▸ What is being asked
Copy out each line below in which the string "States" appears.

▸ Records supplied
▬▬▬▬▬▬
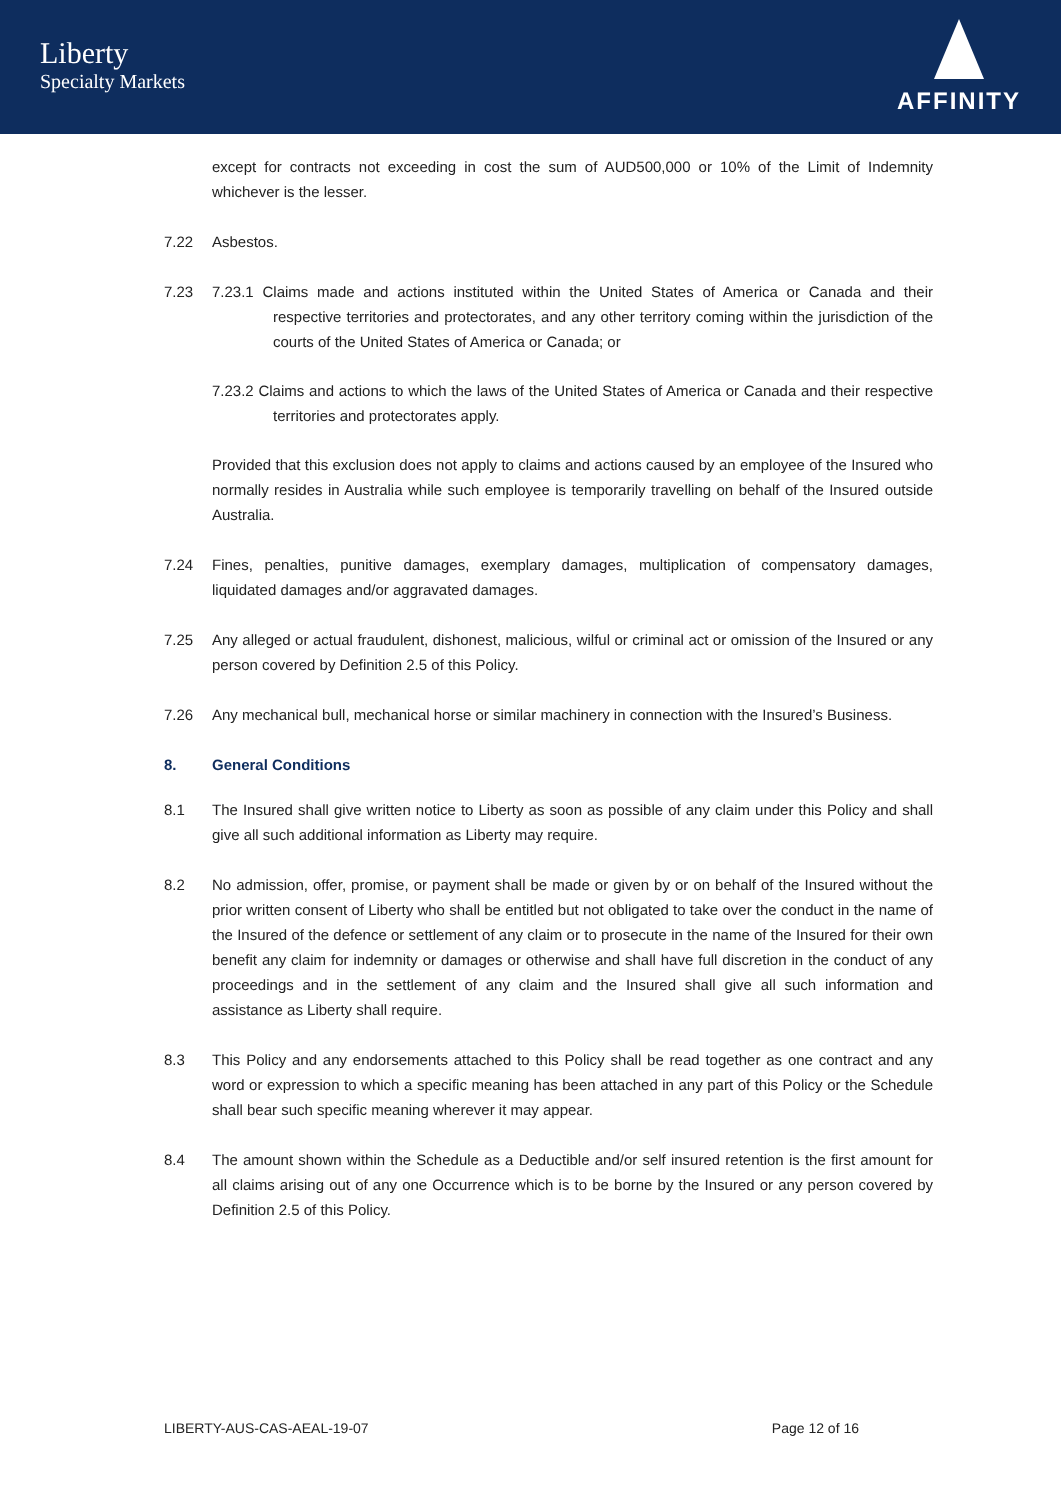Liberty
Specialty Markets
AFFINITY
except for contracts not exceeding in cost the sum of AUD500,000 or 10% of the Limit of Indemnity whichever is the lesser.
7.22 Asbestos.
7.23 7.23.1 Claims made and actions instituted within the United States of America or Canada and their respective territories and protectorates, and any other territory coming within the jurisdiction of the courts of the United States of America or Canada; or
7.23.2 Claims and actions to which the laws of the United States of America or Canada and their respective territories and protectorates apply.
Provided that this exclusion does not apply to claims and actions caused by an employee of the Insured who normally resides in Australia while such employee is temporarily travelling on behalf of the Insured outside Australia.
7.24 Fines, penalties, punitive damages, exemplary damages, multiplication of compensatory damages, liquidated damages and/or aggravated damages.
7.25 Any alleged or actual fraudulent, dishonest, malicious, wilful or criminal act or omission of the Insured or any person covered by Definition 2.5 of this Policy.
7.26 Any mechanical bull, mechanical horse or similar machinery in connection with the Insured’s Business.
8. General Conditions
8.1 The Insured shall give written notice to Liberty as soon as possible of any claim under this Policy and shall give all such additional information as Liberty may require.
8.2 No admission, offer, promise, or payment shall be made or given by or on behalf of the Insured without the prior written consent of Liberty who shall be entitled but not obligated to take over the conduct in the name of the Insured of the defence or settlement of any claim or to prosecute in the name of the Insured for their own benefit any claim for indemnity or damages or otherwise and shall have full discretion in the conduct of any proceedings and in the settlement of any claim and the Insured shall give all such information and assistance as Liberty shall require.
8.3 This Policy and any endorsements attached to this Policy shall be read together as one contract and any word or expression to which a specific meaning has been attached in any part of this Policy or the Schedule shall bear such specific meaning wherever it may appear.
8.4 The amount shown within the Schedule as a Deductible and/or self insured retention is the first amount for all claims arising out of any one Occurrence which is to be borne by the Insured or any person covered by Definition 2.5 of this Policy.
LIBERTY-AUS-CAS-AEAL-19-07 Page 12 of 16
▬▬▬▬▬▬
▸ Answer to this problem
7.23 7.23.1 Claims made and actions instituted within the United States of America or Canada and their respective territories and protectorates, and any other territory coming within the jurisdiction of the courts of the United States of America or Canada; or
7.23.2 Claims and actions to which the laws of the United States of America or Canada and their respective territories and protectorates apply.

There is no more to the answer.